Poisson-based HMM Integer Classifier
PHIC is designed to solve a simple recurring problem in bioinformatics. Sequencing read depth is often used to infer something from copy-number variants to R-loops, to ChIP-seq peaks. PHIC reads the sequence of read depths and classifies these into any number of numeric classes. For example, most of the genome may be 0-1x coverage, but some places are 4-6x, and others are 50 or more. PHIC can classify coverage into 3 classes of 1, 5, and 50.
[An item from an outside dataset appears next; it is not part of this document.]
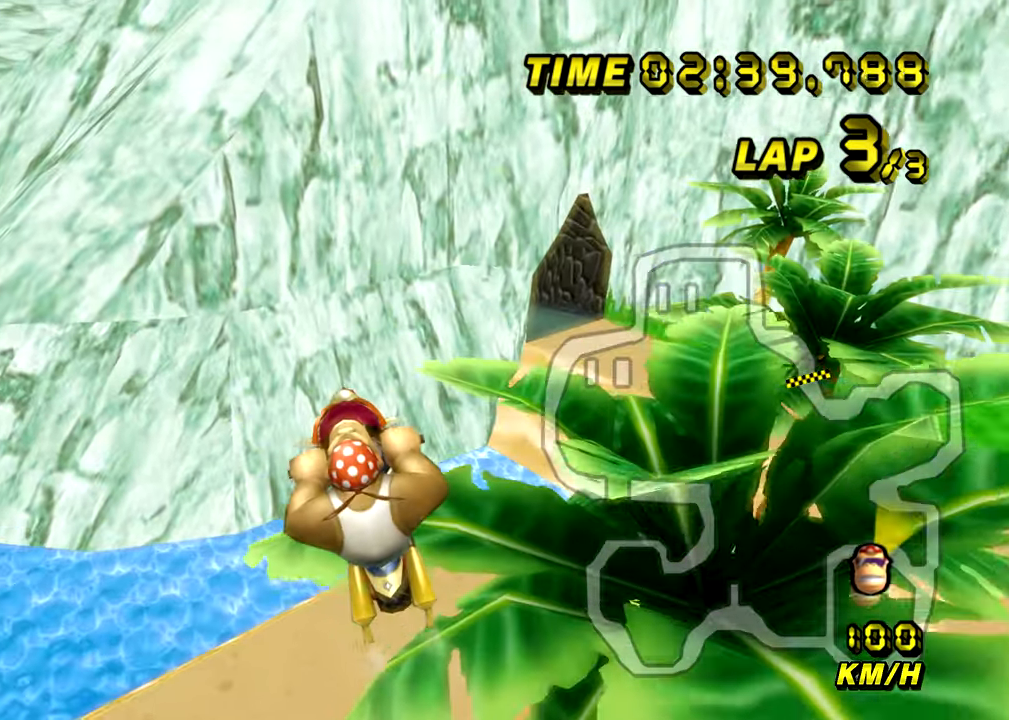
{"buttons": ["A"], "left_stick": "down", "events": []}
PHIC assumes input data are integer values within a limited range
(0-255). Read depth files are sometimes normalized into floating point
values, and some values may be out of range. For this reason, there is a
python wrapper phic.py
that performs a variety of pre- and
post-processing activities on the raw data. It is generally better to
use phic.py
than phic
itself.
In order to compile phic
you must first build the genomikon.a
library.
git clone https://github.com/KorfLab/genomikon.git
cd ik
make
Place the genomikon
directory at the same level as the phic
directory. That
is, there should be a parent directory containing both the genomikon
and
phic
directories. This is necessary because the phic Makefile
references the parent directory to get to genomikon
.
After you've build genomikon.a
you can go to the phic
directory and
build the phic
executable.
git clone https://github.com/iankorf/phic.git
cd phic
make
There is a sample file of integers called values.txt
. Try running the
programs with that.
python3 phic.py --file values.txt --x 5 --classes 1 5 20
phic values.txt 5 1 5 20
There is also test-phic.py
that creates a random file of 1 million
integers and decodes with phic.py
.
The PHIC HMM is fully connected, meaning that you can get from any state to any other state. The transition probabilities are the same for each state. The chance to leave a state is called X. The chance to stay in a state should therefore be 1.0 - kX, where k is the number of states. But since X is generally small, the self-returning transition probability is near 1.0. So, for simplicity, and because I don't give a phuck, the self-returning probability is 1.0 and the transition probabilities don't quite sum to 1.0.
Unlike most HMMs which have tables of discrete emission probabilities, the emissions in PHIC are drawn from a Poisson distribution. The emissions are the number of expected counts. All of the calculations are done in log space, so long sequences of numbers should be fine.